| Instruction |
Since only part of the material below is wanted, output exactly the lines from the one with "book: present [1073,663,1258,732]" up to and including the one with "planter: present [944,569,1071,712]".

+-------+

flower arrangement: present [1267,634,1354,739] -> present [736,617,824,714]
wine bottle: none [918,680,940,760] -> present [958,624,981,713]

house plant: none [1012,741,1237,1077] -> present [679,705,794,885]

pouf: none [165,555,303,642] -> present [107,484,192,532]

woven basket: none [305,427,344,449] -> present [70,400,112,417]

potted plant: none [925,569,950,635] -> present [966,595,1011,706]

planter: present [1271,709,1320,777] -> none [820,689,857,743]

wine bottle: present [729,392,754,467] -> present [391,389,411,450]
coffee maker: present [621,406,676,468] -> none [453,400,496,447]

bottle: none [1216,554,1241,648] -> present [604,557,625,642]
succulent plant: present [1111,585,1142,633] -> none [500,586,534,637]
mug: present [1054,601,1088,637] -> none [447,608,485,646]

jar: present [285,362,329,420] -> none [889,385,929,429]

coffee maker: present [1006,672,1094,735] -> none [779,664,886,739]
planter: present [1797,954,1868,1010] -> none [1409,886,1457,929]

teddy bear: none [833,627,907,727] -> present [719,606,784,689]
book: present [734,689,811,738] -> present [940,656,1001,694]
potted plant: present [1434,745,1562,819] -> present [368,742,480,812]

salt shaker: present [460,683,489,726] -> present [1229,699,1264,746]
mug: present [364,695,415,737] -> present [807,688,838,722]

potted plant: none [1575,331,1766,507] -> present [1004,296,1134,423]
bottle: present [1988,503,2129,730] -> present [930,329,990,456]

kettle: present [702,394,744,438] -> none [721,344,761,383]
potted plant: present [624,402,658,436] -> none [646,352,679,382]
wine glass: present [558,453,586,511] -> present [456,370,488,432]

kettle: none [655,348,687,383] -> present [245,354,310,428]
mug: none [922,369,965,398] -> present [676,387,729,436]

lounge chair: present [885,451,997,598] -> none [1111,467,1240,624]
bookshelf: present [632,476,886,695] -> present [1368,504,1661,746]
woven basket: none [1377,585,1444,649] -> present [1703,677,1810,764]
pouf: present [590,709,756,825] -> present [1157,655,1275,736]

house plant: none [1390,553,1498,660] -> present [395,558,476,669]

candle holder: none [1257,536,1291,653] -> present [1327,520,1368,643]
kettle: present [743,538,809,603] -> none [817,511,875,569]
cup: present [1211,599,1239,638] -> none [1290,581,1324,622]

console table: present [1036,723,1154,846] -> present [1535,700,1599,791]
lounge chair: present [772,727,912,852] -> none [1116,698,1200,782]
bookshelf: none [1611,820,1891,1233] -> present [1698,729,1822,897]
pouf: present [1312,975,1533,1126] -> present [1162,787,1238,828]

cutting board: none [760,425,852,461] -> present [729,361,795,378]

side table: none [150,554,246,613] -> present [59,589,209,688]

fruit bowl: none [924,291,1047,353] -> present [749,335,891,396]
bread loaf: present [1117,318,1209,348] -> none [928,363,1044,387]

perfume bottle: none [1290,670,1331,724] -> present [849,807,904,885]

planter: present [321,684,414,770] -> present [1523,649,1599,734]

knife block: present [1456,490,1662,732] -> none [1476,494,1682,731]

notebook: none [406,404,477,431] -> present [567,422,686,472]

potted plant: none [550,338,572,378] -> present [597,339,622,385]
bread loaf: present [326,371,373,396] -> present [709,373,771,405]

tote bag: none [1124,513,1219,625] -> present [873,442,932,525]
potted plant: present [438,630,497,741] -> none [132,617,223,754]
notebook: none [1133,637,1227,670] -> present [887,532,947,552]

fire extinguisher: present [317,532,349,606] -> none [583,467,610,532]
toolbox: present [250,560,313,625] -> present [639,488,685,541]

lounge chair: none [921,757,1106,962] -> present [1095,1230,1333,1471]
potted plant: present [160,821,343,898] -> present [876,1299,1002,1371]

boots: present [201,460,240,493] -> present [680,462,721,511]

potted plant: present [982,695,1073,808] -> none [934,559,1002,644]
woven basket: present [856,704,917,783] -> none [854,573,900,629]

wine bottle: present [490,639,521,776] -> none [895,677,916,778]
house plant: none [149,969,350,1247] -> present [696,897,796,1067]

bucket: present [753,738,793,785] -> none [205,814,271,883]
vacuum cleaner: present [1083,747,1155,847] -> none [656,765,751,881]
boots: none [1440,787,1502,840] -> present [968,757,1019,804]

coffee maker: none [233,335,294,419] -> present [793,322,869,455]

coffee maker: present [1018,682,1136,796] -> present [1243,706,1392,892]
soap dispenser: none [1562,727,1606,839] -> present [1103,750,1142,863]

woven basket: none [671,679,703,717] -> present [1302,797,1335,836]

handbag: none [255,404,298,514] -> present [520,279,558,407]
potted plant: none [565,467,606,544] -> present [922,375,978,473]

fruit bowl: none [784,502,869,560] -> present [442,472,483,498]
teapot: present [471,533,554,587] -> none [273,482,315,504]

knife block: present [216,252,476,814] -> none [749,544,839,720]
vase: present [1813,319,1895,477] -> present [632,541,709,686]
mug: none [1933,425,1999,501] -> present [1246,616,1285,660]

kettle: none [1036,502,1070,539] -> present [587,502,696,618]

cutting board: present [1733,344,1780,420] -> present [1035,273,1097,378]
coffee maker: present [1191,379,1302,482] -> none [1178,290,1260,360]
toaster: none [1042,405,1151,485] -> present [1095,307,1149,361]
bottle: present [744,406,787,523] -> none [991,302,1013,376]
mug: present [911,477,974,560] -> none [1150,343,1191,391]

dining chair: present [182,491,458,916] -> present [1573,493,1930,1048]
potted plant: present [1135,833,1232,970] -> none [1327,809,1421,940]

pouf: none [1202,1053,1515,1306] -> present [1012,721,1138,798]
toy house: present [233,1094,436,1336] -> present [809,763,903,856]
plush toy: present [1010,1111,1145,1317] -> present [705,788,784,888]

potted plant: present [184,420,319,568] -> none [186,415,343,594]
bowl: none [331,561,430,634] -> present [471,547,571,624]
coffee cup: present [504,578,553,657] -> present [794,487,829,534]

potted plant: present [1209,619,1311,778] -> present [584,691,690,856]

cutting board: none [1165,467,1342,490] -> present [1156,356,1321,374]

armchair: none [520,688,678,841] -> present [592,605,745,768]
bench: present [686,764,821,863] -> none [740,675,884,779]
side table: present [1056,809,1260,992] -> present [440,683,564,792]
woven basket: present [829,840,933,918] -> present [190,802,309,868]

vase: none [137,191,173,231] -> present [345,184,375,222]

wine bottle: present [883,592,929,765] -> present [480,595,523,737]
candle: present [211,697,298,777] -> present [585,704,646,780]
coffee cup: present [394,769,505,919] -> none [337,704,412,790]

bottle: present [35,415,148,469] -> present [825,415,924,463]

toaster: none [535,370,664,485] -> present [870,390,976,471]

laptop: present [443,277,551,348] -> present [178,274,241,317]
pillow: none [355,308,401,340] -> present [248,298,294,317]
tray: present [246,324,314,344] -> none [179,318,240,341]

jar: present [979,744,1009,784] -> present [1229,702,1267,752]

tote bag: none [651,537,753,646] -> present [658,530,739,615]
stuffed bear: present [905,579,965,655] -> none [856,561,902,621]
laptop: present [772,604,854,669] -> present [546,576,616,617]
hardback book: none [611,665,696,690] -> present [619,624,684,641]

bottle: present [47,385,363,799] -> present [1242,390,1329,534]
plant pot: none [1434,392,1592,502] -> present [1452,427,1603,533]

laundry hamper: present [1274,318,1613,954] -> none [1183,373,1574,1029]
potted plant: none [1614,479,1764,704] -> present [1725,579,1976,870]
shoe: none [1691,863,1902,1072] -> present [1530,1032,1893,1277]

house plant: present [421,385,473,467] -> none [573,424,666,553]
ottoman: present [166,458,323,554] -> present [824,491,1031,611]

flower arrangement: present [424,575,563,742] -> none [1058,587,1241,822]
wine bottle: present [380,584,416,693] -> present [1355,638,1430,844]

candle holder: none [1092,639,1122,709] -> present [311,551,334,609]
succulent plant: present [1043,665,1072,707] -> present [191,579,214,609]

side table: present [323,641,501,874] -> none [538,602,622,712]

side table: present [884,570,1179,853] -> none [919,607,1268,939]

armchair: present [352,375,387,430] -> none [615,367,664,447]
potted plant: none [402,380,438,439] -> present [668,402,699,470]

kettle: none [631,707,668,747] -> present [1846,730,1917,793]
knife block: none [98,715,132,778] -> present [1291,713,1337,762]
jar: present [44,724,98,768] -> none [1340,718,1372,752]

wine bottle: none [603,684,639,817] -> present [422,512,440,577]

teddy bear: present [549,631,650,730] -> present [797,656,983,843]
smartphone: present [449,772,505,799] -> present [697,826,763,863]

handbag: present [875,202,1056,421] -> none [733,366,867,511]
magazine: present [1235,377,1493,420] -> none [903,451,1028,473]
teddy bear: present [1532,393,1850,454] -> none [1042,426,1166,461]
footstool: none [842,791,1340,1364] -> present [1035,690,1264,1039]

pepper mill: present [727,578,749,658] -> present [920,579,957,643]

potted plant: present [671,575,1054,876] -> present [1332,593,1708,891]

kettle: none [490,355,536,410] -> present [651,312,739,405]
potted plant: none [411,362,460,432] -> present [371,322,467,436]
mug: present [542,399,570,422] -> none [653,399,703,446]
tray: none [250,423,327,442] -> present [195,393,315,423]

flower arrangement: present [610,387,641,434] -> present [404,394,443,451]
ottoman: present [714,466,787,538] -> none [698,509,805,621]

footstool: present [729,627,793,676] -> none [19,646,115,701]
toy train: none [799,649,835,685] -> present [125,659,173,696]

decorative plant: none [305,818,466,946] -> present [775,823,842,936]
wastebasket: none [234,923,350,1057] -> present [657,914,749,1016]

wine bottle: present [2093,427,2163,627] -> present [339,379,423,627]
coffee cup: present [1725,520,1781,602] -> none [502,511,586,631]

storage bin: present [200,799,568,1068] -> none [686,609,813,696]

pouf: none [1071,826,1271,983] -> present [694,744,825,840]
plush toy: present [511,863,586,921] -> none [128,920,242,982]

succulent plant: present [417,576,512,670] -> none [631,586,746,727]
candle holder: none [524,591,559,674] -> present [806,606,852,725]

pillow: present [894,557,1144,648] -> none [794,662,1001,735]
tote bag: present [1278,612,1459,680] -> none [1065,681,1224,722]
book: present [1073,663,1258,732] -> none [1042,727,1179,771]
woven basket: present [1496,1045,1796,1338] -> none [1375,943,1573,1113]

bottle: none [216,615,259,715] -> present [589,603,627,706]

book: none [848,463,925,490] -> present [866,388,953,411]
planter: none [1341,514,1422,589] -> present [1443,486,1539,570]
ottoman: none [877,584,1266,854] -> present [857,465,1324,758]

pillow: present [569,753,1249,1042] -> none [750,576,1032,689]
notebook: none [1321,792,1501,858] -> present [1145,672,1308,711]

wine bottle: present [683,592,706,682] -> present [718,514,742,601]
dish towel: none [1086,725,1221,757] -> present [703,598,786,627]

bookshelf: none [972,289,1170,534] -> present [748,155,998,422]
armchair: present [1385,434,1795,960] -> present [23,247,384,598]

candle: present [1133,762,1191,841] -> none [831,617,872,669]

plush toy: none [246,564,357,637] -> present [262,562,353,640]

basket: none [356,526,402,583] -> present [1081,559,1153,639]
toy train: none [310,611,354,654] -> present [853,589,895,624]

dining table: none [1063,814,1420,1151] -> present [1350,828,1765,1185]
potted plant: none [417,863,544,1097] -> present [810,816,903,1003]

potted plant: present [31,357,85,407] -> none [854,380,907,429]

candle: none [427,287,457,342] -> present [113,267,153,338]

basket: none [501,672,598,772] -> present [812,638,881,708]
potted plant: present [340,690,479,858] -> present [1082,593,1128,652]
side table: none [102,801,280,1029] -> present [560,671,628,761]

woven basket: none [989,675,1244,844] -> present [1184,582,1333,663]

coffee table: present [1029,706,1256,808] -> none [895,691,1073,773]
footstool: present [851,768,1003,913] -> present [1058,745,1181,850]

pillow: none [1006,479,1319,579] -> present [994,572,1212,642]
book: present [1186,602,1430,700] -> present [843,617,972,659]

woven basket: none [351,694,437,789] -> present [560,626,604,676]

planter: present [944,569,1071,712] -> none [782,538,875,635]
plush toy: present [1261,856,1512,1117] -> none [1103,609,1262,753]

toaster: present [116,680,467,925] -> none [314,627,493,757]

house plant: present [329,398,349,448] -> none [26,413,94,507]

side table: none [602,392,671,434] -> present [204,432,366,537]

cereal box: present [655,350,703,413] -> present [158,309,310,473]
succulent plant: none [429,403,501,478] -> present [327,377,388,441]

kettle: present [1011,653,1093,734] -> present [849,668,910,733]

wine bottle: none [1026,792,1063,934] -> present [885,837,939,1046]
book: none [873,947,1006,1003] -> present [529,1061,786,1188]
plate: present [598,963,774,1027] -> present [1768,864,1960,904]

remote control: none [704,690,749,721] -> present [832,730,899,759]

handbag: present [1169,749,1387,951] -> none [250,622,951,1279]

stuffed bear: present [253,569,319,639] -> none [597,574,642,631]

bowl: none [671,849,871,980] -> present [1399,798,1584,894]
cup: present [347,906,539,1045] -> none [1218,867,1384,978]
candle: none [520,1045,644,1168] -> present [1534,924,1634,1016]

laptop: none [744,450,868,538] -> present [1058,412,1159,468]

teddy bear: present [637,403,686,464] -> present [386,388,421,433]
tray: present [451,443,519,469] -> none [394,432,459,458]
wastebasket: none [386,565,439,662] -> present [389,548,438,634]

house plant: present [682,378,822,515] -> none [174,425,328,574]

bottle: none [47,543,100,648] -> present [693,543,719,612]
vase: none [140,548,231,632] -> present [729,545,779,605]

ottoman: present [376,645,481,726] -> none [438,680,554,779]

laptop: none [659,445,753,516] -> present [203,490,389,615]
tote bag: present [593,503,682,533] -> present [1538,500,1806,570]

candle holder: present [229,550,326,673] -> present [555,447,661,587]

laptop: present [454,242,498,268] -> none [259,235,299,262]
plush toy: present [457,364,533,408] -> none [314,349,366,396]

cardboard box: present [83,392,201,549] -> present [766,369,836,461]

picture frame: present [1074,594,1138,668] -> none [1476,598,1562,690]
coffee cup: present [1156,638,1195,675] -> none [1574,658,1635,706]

+-------+

| Output below |
book: present [1073,663,1258,732] -> none [1042,727,1179,771]
woven basket: present [1496,1045,1796,1338] -> none [1375,943,1573,1113]

bottle: none [216,615,259,715] -> present [589,603,627,706]

book: none [848,463,925,490] -> present [866,388,953,411]
planter: none [1341,514,1422,589] -> present [1443,486,1539,570]
ottoman: none [877,584,1266,854] -> present [857,465,1324,758]

pillow: present [569,753,1249,1042] -> none [750,576,1032,689]
notebook: none [1321,792,1501,858] -> present [1145,672,1308,711]

wine bottle: present [683,592,706,682] -> present [718,514,742,601]
dish towel: none [1086,725,1221,757] -> present [703,598,786,627]

bookshelf: none [972,289,1170,534] -> present [748,155,998,422]
armchair: present [1385,434,1795,960] -> present [23,247,384,598]

candle: present [1133,762,1191,841] -> none [831,617,872,669]

plush toy: none [246,564,357,637] -> present [262,562,353,640]

basket: none [356,526,402,583] -> present [1081,559,1153,639]
toy train: none [310,611,354,654] -> present [853,589,895,624]

dining table: none [1063,814,1420,1151] -> present [1350,828,1765,1185]
potted plant: none [417,863,544,1097] -> present [810,816,903,1003]

potted plant: present [31,357,85,407] -> none [854,380,907,429]

candle: none [427,287,457,342] -> present [113,267,153,338]

basket: none [501,672,598,772] -> present [812,638,881,708]
potted plant: present [340,690,479,858] -> present [1082,593,1128,652]
side table: none [102,801,280,1029] -> present [560,671,628,761]

woven basket: none [989,675,1244,844] -> present [1184,582,1333,663]

coffee table: present [1029,706,1256,808] -> none [895,691,1073,773]
footstool: present [851,768,1003,913] -> present [1058,745,1181,850]

pillow: none [1006,479,1319,579] -> present [994,572,1212,642]
book: present [1186,602,1430,700] -> present [843,617,972,659]

woven basket: none [351,694,437,789] -> present [560,626,604,676]

planter: present [944,569,1071,712] -> none [782,538,875,635]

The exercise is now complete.